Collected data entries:
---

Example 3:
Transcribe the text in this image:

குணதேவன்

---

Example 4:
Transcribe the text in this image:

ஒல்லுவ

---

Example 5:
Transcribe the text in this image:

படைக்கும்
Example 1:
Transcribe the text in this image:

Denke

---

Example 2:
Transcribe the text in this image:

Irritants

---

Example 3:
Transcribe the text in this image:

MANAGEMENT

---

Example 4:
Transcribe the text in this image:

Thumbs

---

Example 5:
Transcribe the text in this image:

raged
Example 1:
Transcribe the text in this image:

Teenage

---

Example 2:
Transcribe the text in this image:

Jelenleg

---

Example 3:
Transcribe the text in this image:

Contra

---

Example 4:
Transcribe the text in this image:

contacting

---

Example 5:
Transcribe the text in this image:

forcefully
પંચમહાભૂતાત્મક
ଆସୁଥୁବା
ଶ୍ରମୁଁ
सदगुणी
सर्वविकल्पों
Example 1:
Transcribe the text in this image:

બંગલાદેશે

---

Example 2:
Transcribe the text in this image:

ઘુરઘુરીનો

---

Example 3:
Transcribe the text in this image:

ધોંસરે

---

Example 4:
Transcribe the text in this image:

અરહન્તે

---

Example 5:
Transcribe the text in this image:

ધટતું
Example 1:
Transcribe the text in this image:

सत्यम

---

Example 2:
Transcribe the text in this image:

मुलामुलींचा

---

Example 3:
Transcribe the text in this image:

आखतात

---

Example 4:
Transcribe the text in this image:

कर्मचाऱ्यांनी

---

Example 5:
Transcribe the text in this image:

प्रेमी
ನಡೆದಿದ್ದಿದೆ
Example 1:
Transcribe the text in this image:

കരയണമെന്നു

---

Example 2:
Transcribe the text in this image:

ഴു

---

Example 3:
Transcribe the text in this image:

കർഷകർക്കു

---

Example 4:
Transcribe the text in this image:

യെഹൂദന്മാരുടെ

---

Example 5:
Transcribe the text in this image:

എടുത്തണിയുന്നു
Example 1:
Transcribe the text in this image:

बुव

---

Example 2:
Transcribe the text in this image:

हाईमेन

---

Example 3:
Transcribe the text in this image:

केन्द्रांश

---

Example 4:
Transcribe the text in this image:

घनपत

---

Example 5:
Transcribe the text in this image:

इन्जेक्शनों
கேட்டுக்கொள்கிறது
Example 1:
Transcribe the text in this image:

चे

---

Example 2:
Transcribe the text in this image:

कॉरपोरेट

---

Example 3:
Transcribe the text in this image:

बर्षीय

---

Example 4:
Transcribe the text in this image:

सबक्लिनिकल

● REQUIRED ACTION: Each of the lines above should be printed again precisely as it reads.

● YOUR RESPONSE:
---

Example 3:
Transcribe the text in this image:

குணதேவன்

---

Example 4:
Transcribe the text in this image:

ஒல்லுவ

---

Example 5:
Transcribe the text in this image:

படைக்கும்
Example 1:
Transcribe the text in this image:

Denke

---

Example 2:
Transcribe the text in this image:

Irritants

---

Example 3:
Transcribe the text in this image:

MANAGEMENT

---

Example 4:
Transcribe the text in this image:

Thumbs

---

Example 5:
Transcribe the text in this image:

raged
Example 1:
Transcribe the text in this image:

Teenage

---

Example 2:
Transcribe the text in this image:

Jelenleg

---

Example 3:
Transcribe the text in this image:

Contra

---

Example 4:
Transcribe the text in this image:

contacting

---

Example 5:
Transcribe the text in this image:

forcefully
પંચમહાભૂતાત્મક
ଆସୁଥୁବା
ଶ୍ରମୁଁ
सदगुणी
सर्वविकल्पों
Example 1:
Transcribe the text in this image:

બંગલાદેશે

---

Example 2:
Transcribe the text in this image:

ઘુરઘુરીનો

---

Example 3:
Transcribe the text in this image:

ધોંસરે

---

Example 4:
Transcribe the text in this image:

અરહન્તે

---

Example 5:
Transcribe the text in this image:

ધટતું
Example 1:
Transcribe the text in this image:

सत्यम

---

Example 2:
Transcribe the text in this image:

मुलामुलींचा

---

Example 3:
Transcribe the text in this image:

आखतात

---

Example 4:
Transcribe the text in this image:

कर्मचाऱ्यांनी

---

Example 5:
Transcribe the text in this image:

प्रेमी
ನಡೆದಿದ್ದಿದೆ
Example 1:
Transcribe the text in this image:

കരയണമെന്നു

---

Example 2:
Transcribe the text in this image:

ഴു

---

Example 3:
Transcribe the text in this image:

കർഷകർക്കു

---

Example 4:
Transcribe the text in this image:

യെഹൂദന്മാരുടെ

---

Example 5:
Transcribe the text in this image:

എടുത്തണിയുന്നു
Example 1:
Transcribe the text in this image:

बुव

---

Example 2:
Transcribe the text in this image:

हाईमेन

---

Example 3:
Transcribe the text in this image:

केन्द्रांश

---

Example 4:
Transcribe the text in this image:

घनपत

---

Example 5:
Transcribe the text in this image:

इन्जेक्शनों
கேட்டுக்கொள்கிறது
Example 1:
Transcribe the text in this image:

चे

---

Example 2:
Transcribe the text in this image:

कॉरपोरेट

---

Example 3:
Transcribe the text in this image:

बर्षीय

---

Example 4:
Transcribe the text in this image:

सबक्लिनिकल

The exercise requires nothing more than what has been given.